MLOPs Blog Series Part 2: Testing the Robustness of Secure Machine Learning Systems…

37

Robustness is the ability of a control loop system to tolerate disturbances or anomalies while system parameters are varied over a wide range. There are three essential tests to ensure that the machine learning system is robust in the production environments: unit testing, data and model testing, and integration testing.

unit tests

Tests are performed on individual components, each of which has a single function within the larger system (such as a function that creates a new feature, a column in a DataFrame, or a function that adds two numbers). We can perform unit tests for individual functions or components; A recommended method for performing unit tests is the Arrange, act, enforce (AAA) approach:

1. Arrange: Set up the schema, create object instances and create test data/inputs.
2. Law: Run code, invoke methods, set properties, and apply input to the components under test.
3. Assert: Check the results, validate (confirm that the outputs received are as expected) and clean (test-related residues).

Data and model testing

It is important to test the integrity of the data and models in operation. Tests can be carried out in the MLOps pipeline to validate the integrity of data and the robustness of the model for training and inference. The following are some general tests that can be performed to validate the integrity of the data and the robustness of the models:

1. Data Check: The integrity of the test data can be verified by checking the following five factors: Accuracy, Completeness, Consistency, Relevance, and Timeliness. Some important considerations to consider when collecting or exporting data for model training and inference include the following:

• Rows and Columns: Check rows and columns to ensure no missing values ​​or incorrect patterns are found.

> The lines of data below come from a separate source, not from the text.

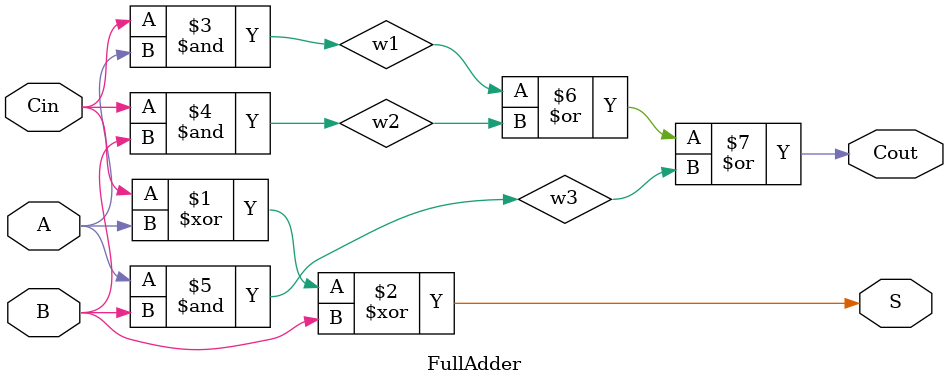
<source format=v>
module FullAdder(S, Cout, Cin, A, B);
	input Cin, A, B;
	output S, Cout;
	
	wire w1, w2, w3;
	
	xor xor0(S, Cin, A, B);					//Sum
	and and0(w1, Cin, A);
	and and1(w2, Cin, B);
	and and2(w3, A, B);
	or or0(Cout, w1, w2, w3);				//Carry out
endmodule
	

</source>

• Individual Values: Check individual values ​​if they fall within the range or have missing values ​​to ensure the correctness of the data.

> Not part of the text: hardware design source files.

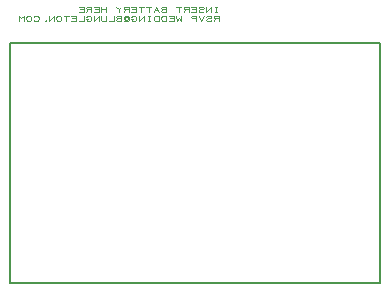
<source format=gbr>
%FSLAX35Y35*%
%MOIN*%
G04 EasyPC Gerber Version 18.0.9 Build 3640 *
%ADD10C,0.00100*%
%ADD11C,0.00500*%
X0Y0D02*
D02*
D10*
X121970Y103254D02*
X121345D01*
X121658D02*
Y105129D01*
X121970D02*
X121345D01*
X119939Y103254D02*
Y105129D01*
X118376Y103254*
Y105129*
X117439Y103723D02*
X117283Y103411D01*
X116970Y103254*
X116345*
X116033Y103411*
X115876Y103723*
X116033Y104035*
X116345Y104192*
X116970*
X117283Y104348*
X117439Y104661*
X117283Y104973*
X116970Y105129*
X116345*
X116033Y104973*
X115876Y104661*
X114939Y103254D02*
Y105129D01*
X113376*
X113689Y104192D02*
X114939D01*
Y103254D02*
X113376D01*
X112439D02*
Y105129D01*
X111345*
X111033Y104973*
X110876Y104661*
X111033Y104348*
X111345Y104192*
X112439*
X111345D02*
X110876Y103254D01*
X109158D02*
Y105129D01*
X109939D02*
X108376D01*
X103845Y104192D02*
X103533Y104035D01*
X103376Y103723*
X103533Y103411*
X103845Y103254*
X104939*
Y105129*
X103845*
X103533Y104973*
X103376Y104661*
X103533Y104348*
X103845Y104192*
X104939*
X102439Y103254D02*
X101658Y105129D01*
X100876Y103254*
X102126Y104035D02*
X101189D01*
X99158Y103254D02*
Y105129D01*
X99939D02*
X98376D01*
X96658Y103254D02*
Y105129D01*
X97439D02*
X95876D01*
X94939Y103254D02*
Y105129D01*
X93376*
X93689Y104192D02*
X94939D01*
Y103254D02*
X93376D01*
X92439D02*
Y105129D01*
X91345*
X91033Y104973*
X90876Y104661*
X91033Y104348*
X91345Y104192*
X92439*
X91345D02*
X90876Y103254D01*
X89158D02*
Y104192D01*
X89939Y105129*
X89158Y104192D02*
X88376Y105129D01*
X84939Y103254D02*
Y105129D01*
Y104192D02*
X83376D01*
Y103254D02*
Y105129D01*
X82439Y103254D02*
Y105129D01*
X80876*
X81189Y104192D02*
X82439D01*
Y103254D02*
X80876D01*
X79939D02*
Y105129D01*
X78845*
X78533Y104973*
X78376Y104661*
X78533Y104348*
X78845Y104192*
X79939*
X78845D02*
X78376Y103254D01*
X77439D02*
Y105129D01*
X75876*
X76189Y104192D02*
X77439D01*
Y103254D02*
X75876D01*
X122439Y100254D02*
Y102129D01*
X121345*
X121033Y101973*
X120876Y101661*
X121033Y101348*
X121345Y101192*
X122439*
X121345D02*
X120876Y100254D01*
X119939Y100723D02*
X119783Y100411D01*
X119470Y100254*
X118845*
X118533Y100411*
X118376Y100723*
X118533Y101035*
X118845Y101192*
X119470*
X119783Y101348*
X119939Y101661*
X119783Y101973*
X119470Y102129*
X118845*
X118533Y101973*
X118376Y101661*
X117439Y102129D02*
X116658Y100254D01*
X115876Y102129*
X114939Y100254D02*
Y102129D01*
X113845*
X113533Y101973*
X113376Y101661*
X113533Y101348*
X113845Y101192*
X114939*
X109939Y102129D02*
X109783Y100254D01*
X109158Y101192*
X108533Y100254*
X108376Y102129*
X107439Y100254D02*
Y102129D01*
X105876*
X106189Y101192D02*
X107439D01*
Y100254D02*
X105876D01*
X104939D02*
Y102129D01*
X104002*
X103689Y101973*
X103533Y101817*
X103376Y101504*
Y100879*
X103533Y100567*
X103689Y100411*
X104002Y100254*
X104939*
X102439D02*
Y102129D01*
X101502*
X101189Y101973*
X101033Y101817*
X100876Y101504*
Y100879*
X101033Y100567*
X101189Y100411*
X101502Y100254*
X102439*
X99470D02*
X98845D01*
X99158D02*
Y102129D01*
X99470D02*
X98845D01*
X97439Y100254D02*
Y102129D01*
X95876Y100254*
Y102129*
X93845Y101035D02*
X93376D01*
Y100879*
X93533Y100567*
X93689Y100411*
X94002Y100254*
X94314*
X94626Y100411*
X94783Y100567*
X94939Y100879*
Y101504*
X94783Y101817*
X94626Y101973*
X94314Y102129*
X94002*
X93689Y101973*
X93533Y101817*
X93376Y101504*
X91033Y100411D02*
X91345Y100254D01*
X91970*
X92283Y100411*
X92439Y100723*
Y101661*
X92283Y101973*
X91970Y102129*
X91502*
X91189Y101973*
X91033Y101661*
Y100879*
X91189Y100723*
X91345Y100879*
Y101504*
X91502Y101661*
X91970*
X92126Y101504*
Y100879*
X91970Y100723*
X91502*
X91345Y100879*
X88845Y101192D02*
X88533Y101035D01*
X88376Y100723*
X88533Y100411*
X88845Y100254*
X89939*
Y102129*
X88845*
X88533Y101973*
X88376Y101661*
X88533Y101348*
X88845Y101192*
X89939*
X87439Y102129D02*
Y100254D01*
X85876*
X84939Y102129D02*
Y100723D01*
X84783Y100411*
X84470Y100254*
X83845*
X83533Y100411*
X83376Y100723*
Y102129*
X82439Y100254D02*
Y102129D01*
X80876Y100254*
Y102129*
X78845Y101035D02*
X78376D01*
Y100879*
X78533Y100567*
X78689Y100411*
X79002Y100254*
X79314*
X79626Y100411*
X79783Y100567*
X79939Y100879*
Y101504*
X79783Y101817*
X79626Y101973*
X79314Y102129*
X79002*
X78689Y101973*
X78533Y101817*
X78376Y101504*
X77439Y102129D02*
Y100254D01*
X75876*
X74939D02*
Y102129D01*
X73376*
X73689Y101192D02*
X74939D01*
Y100254D02*
X73376D01*
X71658D02*
Y102129D01*
X72439D02*
X70876D01*
X69939Y100879D02*
Y101504D01*
X69783Y101817*
X69626Y101973*
X69314Y102129*
X69002*
X68689Y101973*
X68533Y101817*
X68376Y101504*
Y100879*
X68533Y100567*
X68689Y100411*
X69002Y100254*
X69314*
X69626Y100411*
X69783Y100567*
X69939Y100879*
X67439Y100254D02*
Y102129D01*
X65876Y100254*
Y102129*
X64783Y100254D02*
X64626Y100411D01*
X64783Y100567*
X64939Y100411*
X64783Y100254*
X60876Y100567D02*
X61033Y100411D01*
X61345Y100254*
X61814*
X62126Y100411*
X62283Y100567*
X62439Y100879*
Y101504*
X62283Y101817*
X62126Y101973*
X61814Y102129*
X61345*
X61033Y101973*
X60876Y101817*
X59939Y100879D02*
Y101504D01*
X59783Y101817*
X59626Y101973*
X59314Y102129*
X59002*
X58689Y101973*
X58533Y101817*
X58376Y101504*
Y100879*
X58533Y100567*
X58689Y100411*
X59002Y100254*
X59314*
X59626Y100411*
X59783Y100567*
X59939Y100879*
X57439Y100254D02*
Y102129D01*
X56658Y101192*
X55876Y102129*
Y100254*
D02*
D11*
X176179Y92884D02*
X52951D01*
Y12884*
X176179*
Y92884*
X0Y0D02*
M02*

</source>
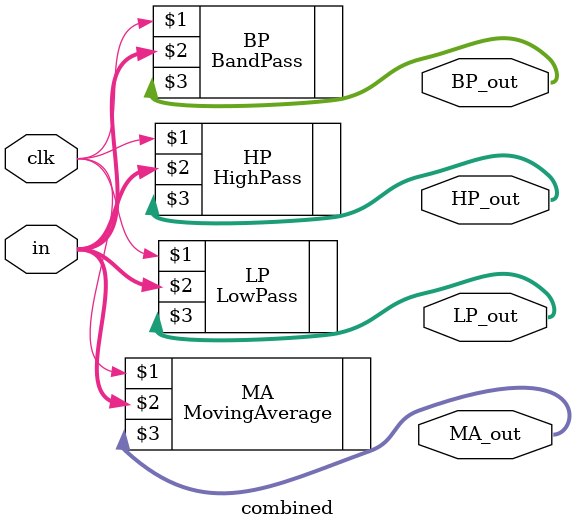
<source format=v>
`timescale 1ns / 1ps


module combined( in , clk, LP_out, HP_out, BP_out, MA_out );

input clk;
input  signed [15:0] in;
output signed [15:0] LP_out;
output signed [15:0] HP_out;
output signed [15:0] BP_out;
output signed [15:0] MA_out;

LowPass LP ( clk, in, LP_out );
HighPass HP ( clk, in, HP_out );
BandPass BP ( clk, in, BP_out );
MovingAverage MA ( clk, in, MA_out );


endmodule

</source>
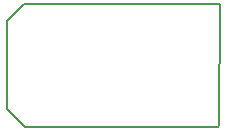
<source format=gbo>
G04*
G04 #@! TF.GenerationSoftware,Altium Limited,Altium Designer,20.0.10 (225)*
G04*
G04 Layer_Color=57008*
%FSLAX25Y25*%
%MOIN*%
G70*
G01*
G75*
%ADD12C,0.00787*%
D12*
X6102Y41339D02*
X71287Y41339D01*
X393Y35630D02*
X6102Y41339D01*
X6401Y390D02*
X70763D01*
X393Y6398D02*
Y35630D01*
Y6398D02*
X6401Y390D01*
X70763D02*
X71291Y917D01*
X71287Y41339D02*
X71391Y41235D01*
X71291Y917D02*
X71391Y41235D01*
M02*

</source>
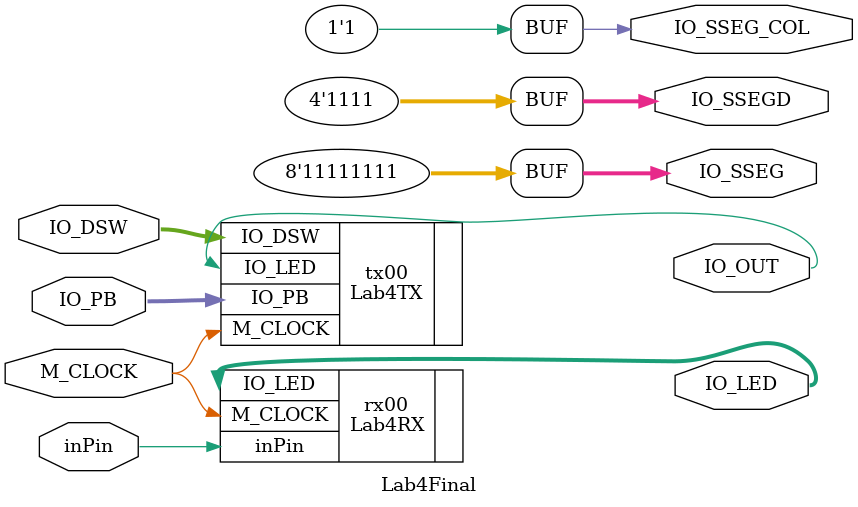
<source format=v>
`timescale 1ns / 1ps
module Lab4Final( input M_CLOCK,
						input [3:0] IO_PB,			//Input push buttons on IOboard
						input [7:0] IO_DSW,			//Input dip switches on IOBoard
						input inPin,
						output IO_OUT, 	// output to IO board LEDs
						output [7:0] IO_SSEG,  // IO Board 7 Seg
						output [3:0] IO_SSEGD, // 7 seg Digits
						output IO_SSEG_COL,
						output [7:0] IO_LED);

	//==================================
	// instantiate transmitter
	Lab4TX tx00 (
		.M_CLOCK(M_CLOCK),
		.IO_PB(IO_PB),
		.IO_DSW(IO_DSW),
		.IO_LED(IO_OUT)
	);
	
	//==================================
	// instantiate receiver
	Lab4RX rx00 (
		.M_CLOCK(M_CLOCK),
		.inPin(inPin),
		.IO_LED(IO_LED)
	);


	//==================================
	//Turn off seven segment display
	assign IO_SSEG = 8'b11111111;
	assign IO_SSEGD = 4'b1111;
	assign IO_SSEG_COL = 1'b1;
	
endmodule

</source>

• Aggregated Values: Review statistical aggregations for columns or groups within the data to understand data consistency, coherence, and accuracy.

2. Model testing: The model should be tested both during training and after training to ensure it is robust, scalable, and secure. The following are some aspects of the model test:

• Check the form of model input (for serialized or non-serialized model).

• Check the shape and output of the model.

• Behavioral tests (combinations of inputs and expected outputs).

• Load serialized or packaged model artifacts into memory and deployment targets. This ensures that the model is properly deserialized and ready to be deployed in memory and to deployment targets.

• Assess the accuracy or key metrics of the ML model.

integration test

Integration testing is a process of combining individual software components and testing them as a group (e.g., data processing or inference or CI/CD).

Illustration 1: Integration test (two modules)

Let’s look at a simple hypothetical example of performing integration testing for two components of the MLOps workflow. In the Build module, the data ingestion and model training steps have individual functionalities, but when integrated, they perform ML model training on data ingested into the training step. By integrating Module 1 (data ingestion) and Module 2 (model training) we can perform data loading tests (to see if the ingested data goes into the model training step), input and output tests (to confirm that the formats are expected from each step input and output), as well as any other tests that are use case specific.

In general, integration testing can be performed in two ways:

1. Big Bang Testing: An approach where all components or modules are integrated at the same time and then tested as a unit.

2. Incremental Testing: During testing, two or more modules that are logically connected to each other are brought together and then the functionality of the application is tested. Incremental testing is performed in three ways:

• Top-down approach

• Bottom-up approach

• Sandwich approach: a combination of top-down and bottom-up

Integration testing can test the modules using a bottom-up or top-down approach.

Figure 2: Integration tests (incremental tests)

The top-down testing approach is a way of performing integration testing from the top down in the control flow of a software system. Higher level modules are tested first, and then lower level modules are evaluated and merged to ensure the operation of the software. Stubs are used to test modules that are not ready yet. Benefits of a top-down strategy include the ability to get an early prototype, test key high-priority modules, and uncover and fix fatal bugs earlier. A disadvantage is that a large number of stubs are required and lower-level components may be undertested in some cases.

The bottom-up testing approach tests the child modules first. The tested modules are then used to support testing of higher-level modules. This process continues until all top-level modules have been thoroughly evaluated. When the child modules have been tested and integrated, the next level of modules is created. With the bottom-up technique, you don’t have to wait until all the modules are built. A disadvantage is that the essential modules (at the top level of the software architecture) that influence the program flow are tested last and are therefore more likely to have errors.
The sandwich testing approach tests top-level modules alongside low-level modules while merging low-level components with top-level modules and evaluating them as a system. This is called hybrid integration testing because it combines top-down and bottom-up methods.

Learn more

For more details and practical implementation information, see Book Engineering MLOpsor learn how to build and deploy a model in Azure Machine Learning with MLOps in the “Get Time to Value with MLOps” best practices On Demand Webinar. Also check out our recently announced blog on the subject solution accelerator (MLOps v2) to simplify your MLOps workstream in Azure Machine Learning.



Source link

Leave a Reply

This site uses Akismet to reduce spam. Learn how your comment data is processed.